The Regulation of Alternative Pre-mRNA Splicing
Our lab is interested in the regulation of pre-mRNA splicing and the biochemical mechanisms that control changes in mRNA structure and utilization. The sequences of metazoan genomes, with their relatively low gene numbers, have highlighted the question of how protein number can be expanded in complex organisms. Alternative splicing, which allows the generation of multiple mRNAs and hence multiple proteins from a single gene, is a major contributor to protein diversity. In mammals, most genes produce more than one functional protein through this process. Alternative splicing is particularly common in genes expressed in the mammalian nervous system, where it contributes to the enormous functional diversity of neuronal cells. Many genes important for neuronal differentiation and function express isoforms that are specific to neurons or to particular neuronal subtypes. However, despite playing key roles in the developmental control of gene expression, the mechanisms that alter splicing patterns are poorly understood.
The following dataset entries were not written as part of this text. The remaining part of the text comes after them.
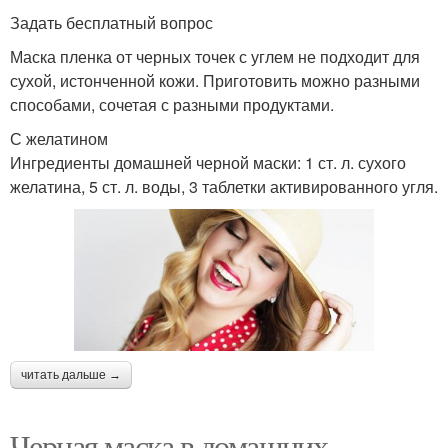
Задать бесплатный вопрос
Маска пленка от черных точек с углем не подходит для
сухой, истонченной кожи. Приготовить можно разными
способами, сочетая с разными продуктами.
С желатином
Ингредиенты домашней черной маски: 1 ст. л. сухого
желатина, 5 ст. л. воды, 3 таблетки активированного угля.
читать дальше →
Черная маска в домашних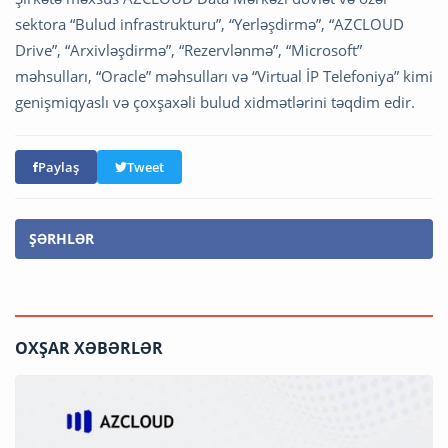
sektora “Bulud infrastrukturu”, “Yerləşdirmə”, “AZCLOUD
Drive”, “Arxivləşdirmə”, “Rezervlənmə”, “Microsoft”
məhsulları, “Oracle” məhsulları və “Virtual İP Telefoniya” kimi
genişmiqyaslı və çoxşaxəli bulud xidmətlərini təqdim edir.
Paylaş
Tweet
ŞƏRHLƏR
OXŞAR XƏBƏRLƏR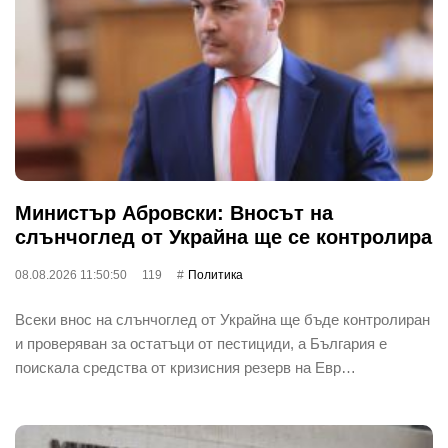
Министър Абровски: Вносът на
слънчоглед от Украйна ще се контролира
08.08.2026 11:50:50
119
Политика
Всеки внос на слънчоглед от Украйна ще бъде контролиран
и проверяван за остатъци от пестициди, а България е
поискала средства от кризисния резерв на Евр…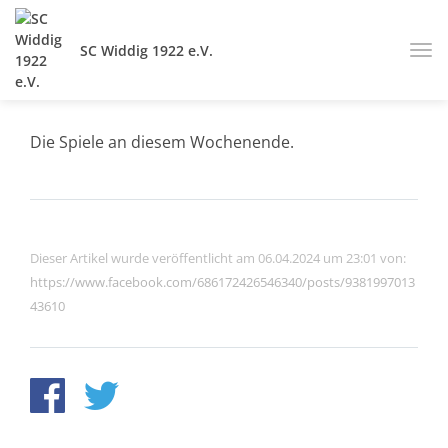
SC Widdig 1922 e.V.
Die Spiele an diesem Wochenende.
Dieser Artikel wurde veröffentlicht am 06.04.2024 um 23:01 von:
https://www.facebook.com/686172426546340/posts/9381997013
43610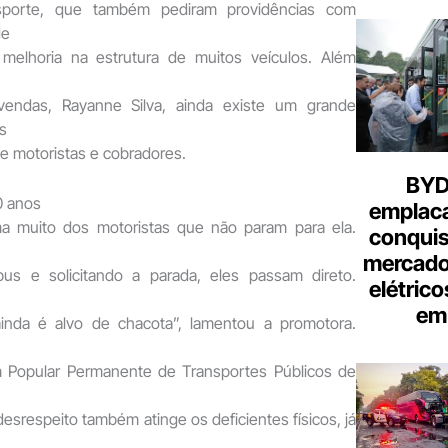
nsporte, que também pediram providências com
de
 melhoria na estrutura de muitos veículos. Além
endas, Rayanne Silva, ainda existe um grande
s
de motoristas e cobradores.
BYD 
0 anos
emplac
ma muito dos motoristas que não param para ela.
conquis
mercado
us e solicitando a parada, eles passam direto.
elétrico
em 
ainda é alvo de chacota”, lamentou a promotora.
Popular Permanente de Transportes Públicos de
desrespeito também atinge os deficientes físicos, já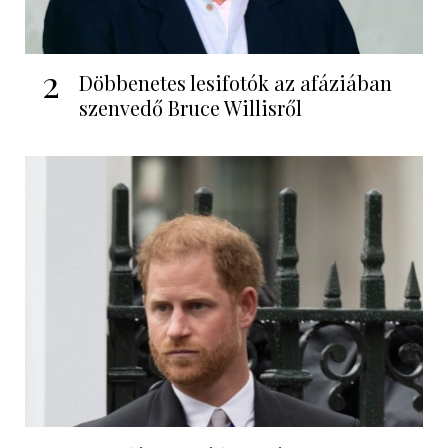
2
Döbbenetes lesifotók az afáziában
szenvedő Bruce Willisről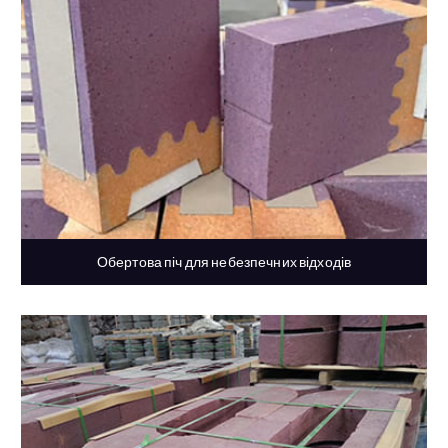
Обертова піч для небезпечних відходів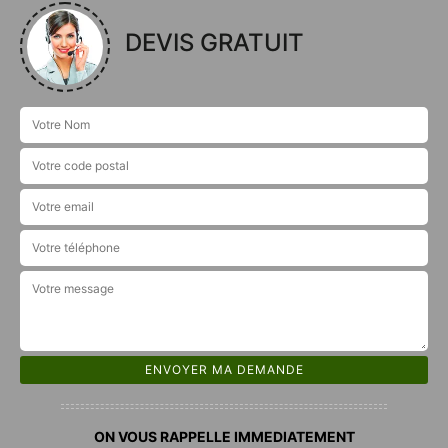
DEVIS GRATUIT
ON VOUS RAPPELLE IMMEDIATEMENT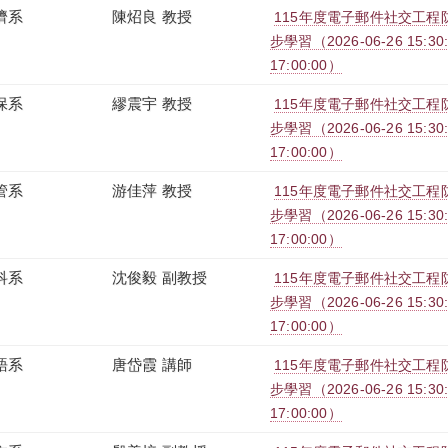
濟系
陳炤良 教授
115年度電子郵件社交工程防治
步學習（2026-06-26 15:30:0
17:00:00）
保系
繆震宇 教授
115年度電子郵件社交工程防治
步學習（2026-06-26 15:30:0
17:00:00）
管系
游佳萍 教授
115年度電子郵件社交工程防治
步學習（2026-06-26 15:30:0
17:00:00）
科系
沈俊毅 副教授
115年度電子郵件社交工程防治
步學習（2026-06-26 15:30:0
17:00:00）
語系
唐岱霞 講師
115年度電子郵件社交工程防治
步學習（2026-06-26 15:30:0
17:00:00）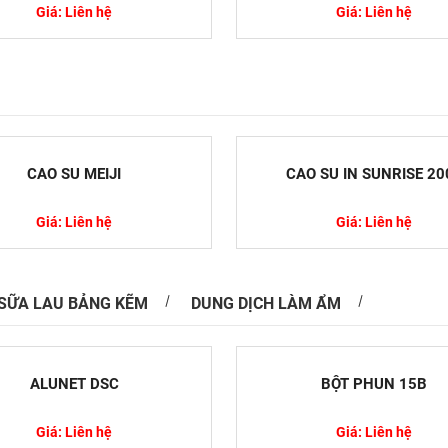
Giá: Liên hệ
Giá: Liên hệ
in ấn truyền thống và hiện đại
n ấn đóng vai trò không nhỏ trong việc làm phong
m, kích thích nhu cầu mua hàng của người dùng.
CAO SU MEIJI
CAO SU IN SUNRISE 20
Giá: Liên hệ
Giá: Liên hệ
SỮA LAU BẢNG KẼM
DUNG DỊCH LÀM ẨM
 Khám Phá Toàn Diện Tính Chất, Ứng Dụng
ử Dụng An Toàn
ALUNET DSC
BỘT PHUN 15B
Pyrrolidone (NMP) là một dung môi hữu cơ quan
 sử dụng rộng rãi trong nhiều ngành công nghiệp
Giá: Liên hệ
Giá: Liên hệ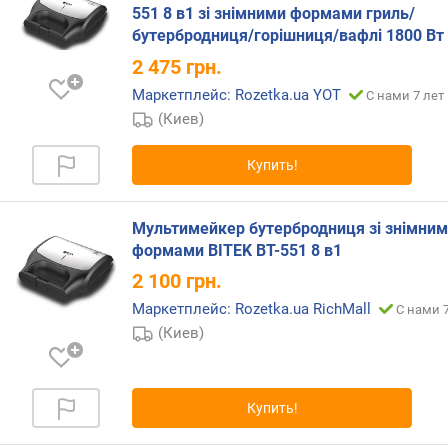
к
551 8 в1 зі знімними формами гриль/
а
бутербродниця/горішниця/вафлі 1800 Вт
б
2 475
грн.
е
л
Маркетплейс: Rozetka.ua YOT
С нами 7 лет
я
(Киев)
(
м
Купить!
)
в
Мультимейкер бутербродниця зі знімни
е
формами BITEK BT-551 8 в1
с
(
2 100
грн.
к
Маркетплейс: Rozetka.ua RichMall
С нами 7
г
(Киев)
)
Купить!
Our lab works on a range of projects related to the control of pre-mRNA splicing in neurons and other cells. We aim to determine the mechanisms of action of splicing regulators, as well as to understand their roles in neural development and mature neuronal function. We have long-standing projects focused on two families of regulatory factors: the polypyrimidine tract–binding proteins (PTBP1 and PTBP2), and the Rbfox proteins (1, 2 and 3). Each of these RNA binding proteins alters the splicing of a specific set of gene transcripts in neurons, and each can induce different splicing outcomes depending on its binding context.